PASSAGE TO READ |
- Pinehaven Location within New Mexico Pinehaven Location within the United States
- Coordinates: 35°21′20″N 108°39′19″W﻿ / ﻿35.35556°N 108.65528°W
- Country: United States
- State: New Mexico
- County: McKinley

Area
- • Total: 6.97 sq mi (18.04 km^{2})
- • Land: 6.97 sq mi (18.04 km^{2})
- • Water: 0 sq mi (0.00 km^{2})
- Elevation: 7,261 ft (2,213 m)

Population (2020)
- • Total: 172
- • Density: 24.7/sq mi (9.53/km^{2})
- Time zone: UTC-7 (Mountain (MST))
- • Summer (DST): UTC-6 (MDT)
- ZIP Code: 87305 (Gallup)
- Area code: 505
- FIPS code: 35-57175
- GNIS feature ID: 2806728

= Pinehaven, New Mexico =

Pinehaven is an unincorporated community and census-designated place (CDP) in McKinley County, New Mexico, United States. As of the 2020 census, it had a population of 172.

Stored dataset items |
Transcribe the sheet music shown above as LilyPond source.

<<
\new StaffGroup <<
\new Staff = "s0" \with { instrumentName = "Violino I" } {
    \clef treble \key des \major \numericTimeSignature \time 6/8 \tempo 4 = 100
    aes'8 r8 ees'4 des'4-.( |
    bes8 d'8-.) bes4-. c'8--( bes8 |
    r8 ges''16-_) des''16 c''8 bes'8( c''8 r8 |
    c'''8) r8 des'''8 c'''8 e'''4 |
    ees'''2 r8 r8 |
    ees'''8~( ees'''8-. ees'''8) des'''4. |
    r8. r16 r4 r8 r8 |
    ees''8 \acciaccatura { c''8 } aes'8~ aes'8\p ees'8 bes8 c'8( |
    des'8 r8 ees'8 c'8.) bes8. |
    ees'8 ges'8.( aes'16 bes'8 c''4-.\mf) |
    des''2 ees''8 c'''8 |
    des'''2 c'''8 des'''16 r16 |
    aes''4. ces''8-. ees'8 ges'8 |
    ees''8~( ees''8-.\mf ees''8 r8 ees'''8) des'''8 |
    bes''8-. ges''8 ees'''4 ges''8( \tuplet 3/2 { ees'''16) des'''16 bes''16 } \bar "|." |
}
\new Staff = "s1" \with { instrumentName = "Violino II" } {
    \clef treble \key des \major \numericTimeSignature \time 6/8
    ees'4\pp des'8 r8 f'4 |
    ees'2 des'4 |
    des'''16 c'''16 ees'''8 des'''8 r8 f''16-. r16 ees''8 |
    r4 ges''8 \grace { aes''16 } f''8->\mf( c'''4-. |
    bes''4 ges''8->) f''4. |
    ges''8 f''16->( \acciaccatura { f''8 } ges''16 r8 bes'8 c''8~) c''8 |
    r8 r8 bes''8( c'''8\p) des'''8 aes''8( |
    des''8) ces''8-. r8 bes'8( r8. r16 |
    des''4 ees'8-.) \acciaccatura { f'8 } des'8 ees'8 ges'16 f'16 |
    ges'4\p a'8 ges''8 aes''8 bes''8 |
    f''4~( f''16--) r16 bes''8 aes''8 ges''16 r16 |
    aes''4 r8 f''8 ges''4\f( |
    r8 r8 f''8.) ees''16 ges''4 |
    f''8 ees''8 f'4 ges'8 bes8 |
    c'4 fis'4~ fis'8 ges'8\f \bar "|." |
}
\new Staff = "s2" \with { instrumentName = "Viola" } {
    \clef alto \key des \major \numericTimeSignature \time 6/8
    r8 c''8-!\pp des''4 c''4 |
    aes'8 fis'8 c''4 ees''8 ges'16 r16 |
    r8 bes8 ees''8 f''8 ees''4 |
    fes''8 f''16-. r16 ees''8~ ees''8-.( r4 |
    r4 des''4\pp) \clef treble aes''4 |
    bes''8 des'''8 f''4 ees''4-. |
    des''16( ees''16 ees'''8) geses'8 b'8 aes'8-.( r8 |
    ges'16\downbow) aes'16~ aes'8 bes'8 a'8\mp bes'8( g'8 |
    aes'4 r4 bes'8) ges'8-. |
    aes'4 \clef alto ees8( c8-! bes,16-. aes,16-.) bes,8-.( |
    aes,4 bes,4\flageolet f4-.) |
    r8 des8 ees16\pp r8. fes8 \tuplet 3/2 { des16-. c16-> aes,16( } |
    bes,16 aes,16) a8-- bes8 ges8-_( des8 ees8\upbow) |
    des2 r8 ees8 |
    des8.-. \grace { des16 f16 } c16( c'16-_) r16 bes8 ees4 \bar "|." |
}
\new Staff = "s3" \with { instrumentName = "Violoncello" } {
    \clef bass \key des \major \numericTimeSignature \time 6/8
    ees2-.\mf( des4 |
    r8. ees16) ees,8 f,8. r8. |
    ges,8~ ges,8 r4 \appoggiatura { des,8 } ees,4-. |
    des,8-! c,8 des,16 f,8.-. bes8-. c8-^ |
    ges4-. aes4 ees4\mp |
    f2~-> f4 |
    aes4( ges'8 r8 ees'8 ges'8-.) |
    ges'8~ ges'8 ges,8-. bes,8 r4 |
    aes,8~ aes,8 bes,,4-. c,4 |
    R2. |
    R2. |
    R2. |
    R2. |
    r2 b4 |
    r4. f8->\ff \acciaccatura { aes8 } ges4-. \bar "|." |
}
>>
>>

QUESTIONS TO ANSWER |
(A) Translate this sentence from the Pinehaven passage into Spanish: "Pinehaven is an unincorporated community and census-designated place (CDP) in McKinley County, New Mexico, United States."
(B) Answer these questions using the Pinehaven passage.
(i) What is Pinehaven's elevation in feet?
(ii) Which ZIP code is listed for Pinehaven?
(iii) What was Pinehaven's population as of the 2020 census?
(C) Write the next part of the Pinehaven passage, picking up after its final sentence.

ANSWERS TO EACH TASK |
(A) Pinehaven es una comunidad no incorporada y un lugar designado por el censo (CDP) en el condado de McKinley, Nuevo México, Estados Unidos.

(B)
(i) 7,261 ft
(ii) 87305
(iii) 172

(C)
==Geography==
The community is in the southwestern part of McKinley County, 18 mi south of Gallup, the county seat, and 8 mi northeast of Vanderwagen. Whitewater Arroyo flows through the central part of the CDP, running southwest to join the Puerco River near Houck, Arizona.

According to the U.S. Census Bureau, the Pinehaven CDP has an area of 6.96 sqmi, all land.

==Demographics==

Pinehaven was first listed as a CDP prior to the 2020 census.

Historical population
| Census | Pop. | Note | %± |
| 2020 | 172 |  | — |
U.S. Decennial Census

==Education==
It is in Gallup-McKinley County Public Schools.